ЯМПОЛЬСКИЙ: Мне кажется, что, когда человек выбирает себе вообще любую свободную профессию, есть такое понятие "свободная профессия", он выбирает не только профессию, но и свободу.
ТИХОМИРОВ: Да.
ЯМПОЛЬСКИЙ: А свобода – это значит, что ты никому ничего не должен, но и тебе тоже никто ничего не должен, вот тогда свобода.
ТИХОМИРОВ: Классно! Интересно, с женой у вас такие же взаимоотношения и в семье?
ЯМПОЛЬСКИЙ: Я с женой не выбирал свободу.
ТИХОМИРОВ: Да, вы абсолютно правы. Возвращаясь все-таки к классической музыке, вы понимаете в чем дело, всем понятно, что классические произведения, театральные постановки, музыка действительно облагораживают человека. Но как сделать так, чтобы вот, например, современного...
ЯМПОЛЬСКИЙ: А какого человека?
ТИХОМИРОВ: А любого человека.
ЯМПОЛЬСКИЙ: Который участвует в постановках или который...
ТИХОМИРОВ: Нет, который слушает. Говорят, даже если коровам, например, все время Шестую симфонию, но, правда, не Шостаковича, а Рахманинова ставить, то рано или поздно они начинают давать больше молока.
ЯМПОЛЬСКИЙ: Правда? Потому что нет Шестой симфонии у Рахманинова.
ТИХОМИРОВ: Я знаю. Я решил вас проверить на грамотность...
ЯМПОЛЬСКИЙ: Если бы была, она бы давала меньше, я думаю вот так.
ТИХОМИРОВ: И все-таки, возвращаясь к классической музыке, а как сделать так, чтобы она была современной, то есть чтобы она была популярна, интересна современным людям, современной молодежи той же самой?
ЯМПОЛЬСКИЙ: Знаете как, у меня на этот вопрос есть ответ. Значит, количество людей, которые интересуются поэзией, например, классической музыкой, это примерно одни и те же люди, их очень мало, всегда было.
ТИХОМИРОВ: Ну да, их немного.
ЯМПОЛЬСКИЙ: Но их меньше не становится.
ТИХОМИРОВ: Это да, не вымирают.
ЯМПОЛЬСКИЙ: И больше не становится. То есть это тот процент, который достаточен для того, чтобы общество не деградировало. Вот если их не будет совсем, то общество начнет деградировать, понимаете? А если их будет слишком много, то общество начнет сходить с ума.
ТИХОМИРОВ: Почему?
ЯМПОЛЬСКИЙ: Потому что, как говорил Моцарт словами Пушкина, "нас мало, избранных..." Я не помню там точно, но как бы – кто будет заботиться о реальной жизни?
ТИХОМИРОВ: Как интересно! Вы знаете, я впервые в жизни задумался о том, что, действительно, много – это тоже плохо.
ЯМПОЛЬСКИЙ: Конечно, слишком много тоже плохо. Поэтому я против популяризации классической музыки любой ценой. Не нужно этого делать, есть достаточный процент людей, которые этим и так интересуются, и им попса не нужна, в смысле на базе классической музыки.

* * * * * * * * *

### Инструкция к заданию
Воспроизведите дословно фрагмент интервью, начиная со слов «ТИХОМИРОВ: Ну да, их» и заканчивая словами «ТИХОМИРОВ: Почему?» включительно. Опирайтесь исключительно на приведенное интервью.

### Предоставленные данные
* * * * * * * * *

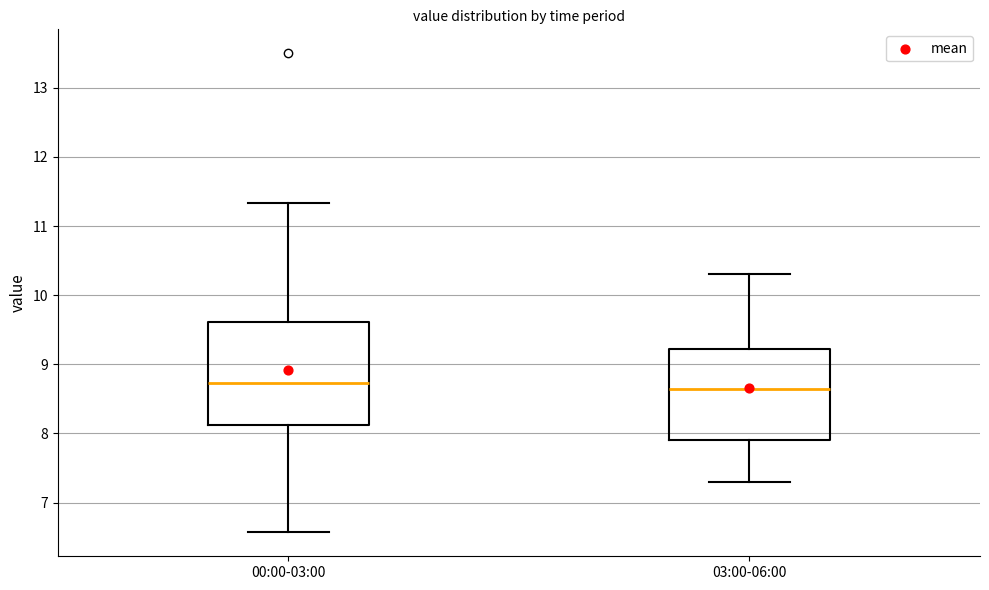

Reading left to right, transcribe this box plot: for each box, give where its median line is, the range the box spans, and where its two whiskers end, as read against the y-axis. The values are not printed on the chart, so give them approximately, as read against the axis.

00:00-03:00: median 8.7, box 8.1 to 9.6, whiskers 6.6 to 11.3
03:00-06:00: median 8.7, box 7.9 to 9.2, whiskers 7.3 to 10.3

* * * * * * * * *

### Ответ на задание
ТИХОМИРОВ: Ну да, их немного.
ЯМПОЛЬСКИЙ: Но их меньше не становится.
ТИХОМИРОВ: Это да, не вымирают.
ЯМПОЛЬСКИЙ: И больше не становится. То есть это тот процент, который достаточен для того, чтобы общество не деградировало. Вот если их не будет совсем, то общество начнет деградировать, понимаете? А если их будет слишком много, то общество начнет сходить с ума.
ТИХОМИРОВ: Почему?